### Task statement
Using the data below, report how many lines hold the word "Birkaç". Include nothing else in the reply.

#### Records for processing ####

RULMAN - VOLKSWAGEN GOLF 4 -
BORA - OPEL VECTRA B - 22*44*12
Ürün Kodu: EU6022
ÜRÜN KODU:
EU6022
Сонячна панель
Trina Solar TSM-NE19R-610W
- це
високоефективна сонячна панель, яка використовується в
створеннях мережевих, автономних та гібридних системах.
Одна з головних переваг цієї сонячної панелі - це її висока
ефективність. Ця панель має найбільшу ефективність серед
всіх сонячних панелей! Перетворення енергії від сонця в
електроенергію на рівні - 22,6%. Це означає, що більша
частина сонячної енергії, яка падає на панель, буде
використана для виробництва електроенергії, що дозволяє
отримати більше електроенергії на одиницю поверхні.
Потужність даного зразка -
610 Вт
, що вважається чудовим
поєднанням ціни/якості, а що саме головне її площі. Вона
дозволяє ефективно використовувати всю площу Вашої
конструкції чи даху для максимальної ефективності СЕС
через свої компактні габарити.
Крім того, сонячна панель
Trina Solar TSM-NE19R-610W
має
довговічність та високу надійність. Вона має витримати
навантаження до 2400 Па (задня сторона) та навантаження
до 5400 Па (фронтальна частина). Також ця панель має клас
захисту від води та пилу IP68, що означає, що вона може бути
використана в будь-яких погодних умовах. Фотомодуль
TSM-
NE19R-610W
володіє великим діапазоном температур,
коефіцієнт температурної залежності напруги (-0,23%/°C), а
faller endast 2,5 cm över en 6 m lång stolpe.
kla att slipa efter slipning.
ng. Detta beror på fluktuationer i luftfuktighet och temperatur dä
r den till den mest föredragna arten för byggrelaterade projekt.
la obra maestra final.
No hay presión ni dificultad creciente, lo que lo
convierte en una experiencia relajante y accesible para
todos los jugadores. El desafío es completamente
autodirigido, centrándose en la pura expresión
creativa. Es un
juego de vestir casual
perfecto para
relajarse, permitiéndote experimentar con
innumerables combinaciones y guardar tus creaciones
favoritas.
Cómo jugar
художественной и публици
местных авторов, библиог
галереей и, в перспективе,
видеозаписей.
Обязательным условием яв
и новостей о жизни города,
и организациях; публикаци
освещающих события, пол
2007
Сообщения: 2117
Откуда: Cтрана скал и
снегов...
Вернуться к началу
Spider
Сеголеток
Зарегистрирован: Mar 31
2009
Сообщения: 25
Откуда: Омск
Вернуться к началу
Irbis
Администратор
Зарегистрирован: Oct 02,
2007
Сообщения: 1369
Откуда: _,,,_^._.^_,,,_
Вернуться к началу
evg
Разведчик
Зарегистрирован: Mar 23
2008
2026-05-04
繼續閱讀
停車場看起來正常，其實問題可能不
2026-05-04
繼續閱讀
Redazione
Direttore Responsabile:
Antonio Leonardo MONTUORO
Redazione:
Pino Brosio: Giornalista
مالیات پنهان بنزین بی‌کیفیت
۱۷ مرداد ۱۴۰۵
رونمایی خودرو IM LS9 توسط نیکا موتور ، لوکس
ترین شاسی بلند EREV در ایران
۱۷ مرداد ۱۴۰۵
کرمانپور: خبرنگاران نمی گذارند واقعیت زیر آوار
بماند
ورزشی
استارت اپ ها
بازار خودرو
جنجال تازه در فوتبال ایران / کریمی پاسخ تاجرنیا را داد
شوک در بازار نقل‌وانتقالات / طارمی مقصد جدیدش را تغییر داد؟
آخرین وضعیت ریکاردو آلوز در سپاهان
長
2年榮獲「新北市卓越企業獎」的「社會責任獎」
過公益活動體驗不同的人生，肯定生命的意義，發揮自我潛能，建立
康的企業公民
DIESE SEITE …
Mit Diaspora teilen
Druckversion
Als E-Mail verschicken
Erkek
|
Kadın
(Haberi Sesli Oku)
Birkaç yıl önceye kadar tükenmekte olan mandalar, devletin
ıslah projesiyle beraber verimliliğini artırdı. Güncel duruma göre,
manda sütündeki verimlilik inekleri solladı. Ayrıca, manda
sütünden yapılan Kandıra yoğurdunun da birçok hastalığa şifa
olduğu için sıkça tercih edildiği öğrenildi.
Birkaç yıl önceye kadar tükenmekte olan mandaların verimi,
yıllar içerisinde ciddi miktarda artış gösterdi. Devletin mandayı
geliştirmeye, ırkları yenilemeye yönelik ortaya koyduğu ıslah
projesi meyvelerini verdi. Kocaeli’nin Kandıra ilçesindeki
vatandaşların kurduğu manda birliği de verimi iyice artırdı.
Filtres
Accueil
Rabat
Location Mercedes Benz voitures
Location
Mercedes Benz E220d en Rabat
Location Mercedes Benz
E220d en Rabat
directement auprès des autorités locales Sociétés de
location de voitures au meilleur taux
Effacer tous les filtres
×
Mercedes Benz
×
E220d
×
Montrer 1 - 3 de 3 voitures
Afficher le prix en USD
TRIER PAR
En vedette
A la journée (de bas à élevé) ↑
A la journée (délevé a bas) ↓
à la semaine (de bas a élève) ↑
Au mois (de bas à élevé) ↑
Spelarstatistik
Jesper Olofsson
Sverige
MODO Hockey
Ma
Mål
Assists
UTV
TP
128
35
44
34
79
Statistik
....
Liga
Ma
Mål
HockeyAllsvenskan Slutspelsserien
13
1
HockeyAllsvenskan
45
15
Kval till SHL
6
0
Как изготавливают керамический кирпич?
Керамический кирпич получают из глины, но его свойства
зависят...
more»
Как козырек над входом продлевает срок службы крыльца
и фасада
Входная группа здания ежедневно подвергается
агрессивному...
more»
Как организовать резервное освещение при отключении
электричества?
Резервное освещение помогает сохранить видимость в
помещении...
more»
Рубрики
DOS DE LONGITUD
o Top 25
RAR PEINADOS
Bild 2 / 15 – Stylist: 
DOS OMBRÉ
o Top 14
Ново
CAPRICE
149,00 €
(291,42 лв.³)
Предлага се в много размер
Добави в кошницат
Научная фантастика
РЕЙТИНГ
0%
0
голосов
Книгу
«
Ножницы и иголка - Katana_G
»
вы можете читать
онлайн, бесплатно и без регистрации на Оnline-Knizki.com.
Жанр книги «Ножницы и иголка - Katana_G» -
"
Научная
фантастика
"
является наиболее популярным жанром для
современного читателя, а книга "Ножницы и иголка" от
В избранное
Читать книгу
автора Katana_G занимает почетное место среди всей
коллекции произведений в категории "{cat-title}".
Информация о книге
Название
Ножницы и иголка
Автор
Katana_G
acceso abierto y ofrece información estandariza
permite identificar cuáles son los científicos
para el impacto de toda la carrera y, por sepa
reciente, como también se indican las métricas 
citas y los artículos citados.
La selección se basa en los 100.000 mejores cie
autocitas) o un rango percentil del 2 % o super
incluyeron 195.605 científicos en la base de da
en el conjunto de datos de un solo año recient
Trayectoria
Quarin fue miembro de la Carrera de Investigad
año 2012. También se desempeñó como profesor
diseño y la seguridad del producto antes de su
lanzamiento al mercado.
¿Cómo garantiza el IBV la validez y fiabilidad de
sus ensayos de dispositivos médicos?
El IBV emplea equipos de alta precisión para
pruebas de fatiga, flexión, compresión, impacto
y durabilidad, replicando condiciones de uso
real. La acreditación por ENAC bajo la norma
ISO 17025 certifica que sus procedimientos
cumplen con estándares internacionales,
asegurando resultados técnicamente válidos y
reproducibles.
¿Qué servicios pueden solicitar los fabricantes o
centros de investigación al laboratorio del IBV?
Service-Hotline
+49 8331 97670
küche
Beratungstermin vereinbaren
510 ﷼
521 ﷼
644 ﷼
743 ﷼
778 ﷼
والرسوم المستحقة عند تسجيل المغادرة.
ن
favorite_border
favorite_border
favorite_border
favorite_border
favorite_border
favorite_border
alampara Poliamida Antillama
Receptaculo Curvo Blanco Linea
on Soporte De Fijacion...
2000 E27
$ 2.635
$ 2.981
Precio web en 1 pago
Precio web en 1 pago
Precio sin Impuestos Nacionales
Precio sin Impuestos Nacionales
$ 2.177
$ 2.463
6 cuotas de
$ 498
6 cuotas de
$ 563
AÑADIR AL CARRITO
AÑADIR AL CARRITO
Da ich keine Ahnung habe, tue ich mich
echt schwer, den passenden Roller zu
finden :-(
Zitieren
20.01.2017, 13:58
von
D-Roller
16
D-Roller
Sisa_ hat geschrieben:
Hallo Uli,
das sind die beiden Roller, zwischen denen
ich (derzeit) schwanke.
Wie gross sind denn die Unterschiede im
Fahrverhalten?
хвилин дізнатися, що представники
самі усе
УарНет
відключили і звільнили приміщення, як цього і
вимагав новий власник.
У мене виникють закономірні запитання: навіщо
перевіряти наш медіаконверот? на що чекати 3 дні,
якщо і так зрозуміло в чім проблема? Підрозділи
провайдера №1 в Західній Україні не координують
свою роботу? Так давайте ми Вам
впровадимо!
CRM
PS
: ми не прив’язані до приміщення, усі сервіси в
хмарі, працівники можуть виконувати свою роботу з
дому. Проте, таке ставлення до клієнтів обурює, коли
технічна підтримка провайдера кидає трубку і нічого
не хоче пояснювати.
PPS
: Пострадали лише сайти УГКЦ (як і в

####

### Task solution
2